Un régime autocratique qui a fait de la conservation à tout prix du pouvoir son projet de société, s’use avec le temps. Il lui devient impossible de proposer du concret au peuple qu’il soumet aux pires formes d’humiliation, marginalise et opprime au gré de ses humeurs. Un tel régime n’a que faire du jugement de son peuple. L’essentiel pour les tenants de cette forme de gouvernance, c’est de pouvoir trouver des astuces à travers des discours habilement concoctés pour séduire les bailleurs de fonds qui les aident à remplir leurs poches, au grand dam des populations. Ces dernières peuvent attendre, le temps qu’un hypothétique messie vienne les délivrer de leur souffrance.

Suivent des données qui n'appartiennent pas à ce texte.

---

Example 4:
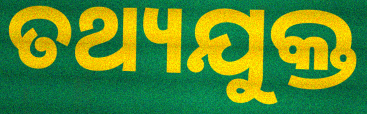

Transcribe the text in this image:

ତଥ୍ୟଯୁକ୍ତ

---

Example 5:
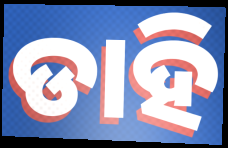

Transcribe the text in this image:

ଡାହି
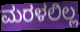
ಮರಳಲಿಲ್ಲ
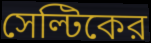
সেল্টিকের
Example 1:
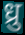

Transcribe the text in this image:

ध्रु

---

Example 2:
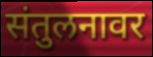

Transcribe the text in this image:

संतुलनावर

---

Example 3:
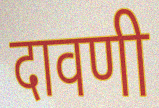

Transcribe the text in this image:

दावणी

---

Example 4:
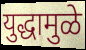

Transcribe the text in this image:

युद्धामुळे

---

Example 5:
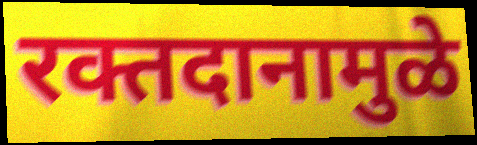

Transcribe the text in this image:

रक्तदानामुळे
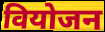
वियोजन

Le cynisme du régime cinquantenaire que dirige aujourd’hui Faure Gnassingbé n’est plus à démontrer. Quand on sait qu’on n’a pas besoin des suffrages des populations togolaises pour avoir une majorité à l’Assemblée nationale ou pour être réélu à la tête du pays lors de la présidentielle, on peut se permettre certaines « folies » qui dénaturent l’essence même de la gouvernance démocratique. C’est un secret de Polichinelle. Ceux qui sont au pouvoir n’ont jamais gagné d’élections au Togo. Et comme ce ne sont pas les Togolais qui leur ont permis d’avoir ce privilège, pas de compte à leur rendre. Sinon, Selom Komi Klassou, le Premier ministre reconduit dans la nuit du 24 janvier dernier, qui a immédiatement formé son gouvernement dans la même nuit (un record impressionnant), ne peut plus se permettre de se présenter devant l’Assemblée monocolore et procéder à une relecture de la politique générale du gouvernement qu’il avait présentée en 2015 lorsqu’il a été nommé pour la première fois.

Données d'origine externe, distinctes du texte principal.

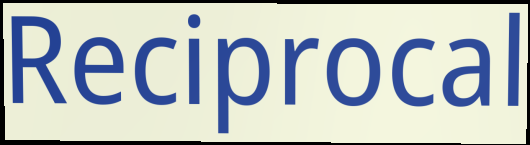
Reciprocal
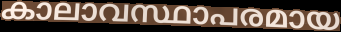
കാലാവസ്ഥാപരമായ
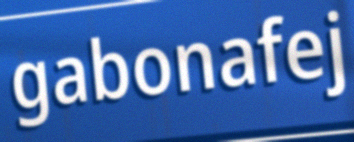
gabonafej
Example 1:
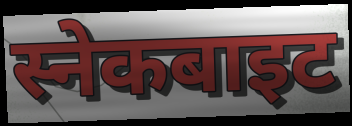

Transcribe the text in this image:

स्नेकबाइट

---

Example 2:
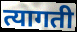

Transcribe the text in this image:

त्यागती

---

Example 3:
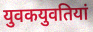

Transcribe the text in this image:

युवकयुवतियां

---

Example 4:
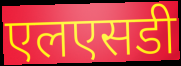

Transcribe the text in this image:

एलएसडी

D’aucuns pensent que Selom Klassou n’avait pas le choix, puisqu’en trois (03) ans, il n’a rien fait de sa politique générale présentée tambour battant devant l’ancienne Assemblée nationale. Le natif de Haho se trouve dans l’obligation d’ouvrir les tiroirs, dépoussiérer le document et le rapporter à ses « amis nommés » qui font semblant de découvrir une nouveauté dans ce qu’a raconté le Premier ministre. Cela fait combien d’années que le gouvernement bassine les Togolais avec ces histoires des réformes constitutionnelles et institutionnelles, de lutte contre la corruption, de modernisation de la justice, de développement des réseaux routiers, de développement de l’agriculture, de renforcement de l’économie nationale, d’assainissement des finances publiques et des services de l’administration, etc. ? Et voilà, Klassou revient avec les mêmes chansons.

Réformes constitutionnelles et institutionnelles

Cela fait bientôt 14 ans qu’on parle des réformes constitutionnelles et institutionnelles au Togo. Ces réformes contenues dans l’Accord politique global (APG) qui a légitimé le pouvoir de Faure Gnassingbé (après avoir marché sur plus de 1 000 cadavres des Togolais pour accéder au pouvoir) sont devenues un serpent de mer. Le régime cinquantenaire a toujours trouvé des astuces pour renvoyer aux calendes grecques. Il a toujours vu en ces réformes qui favoriseront des élections transparentes, équitables et acceptées par tous et mettront le pays sur les rails de la démocratie et de la bonne gouvernance, une occasion de perdre le pouvoir. Dans les discours, on promet ces réformes, même devant les partenaires en développement. Mais dans les actes, le régime fait tout pour qu’elles n’aient pas lieu ou qu’elles soient faites selon ses désirs.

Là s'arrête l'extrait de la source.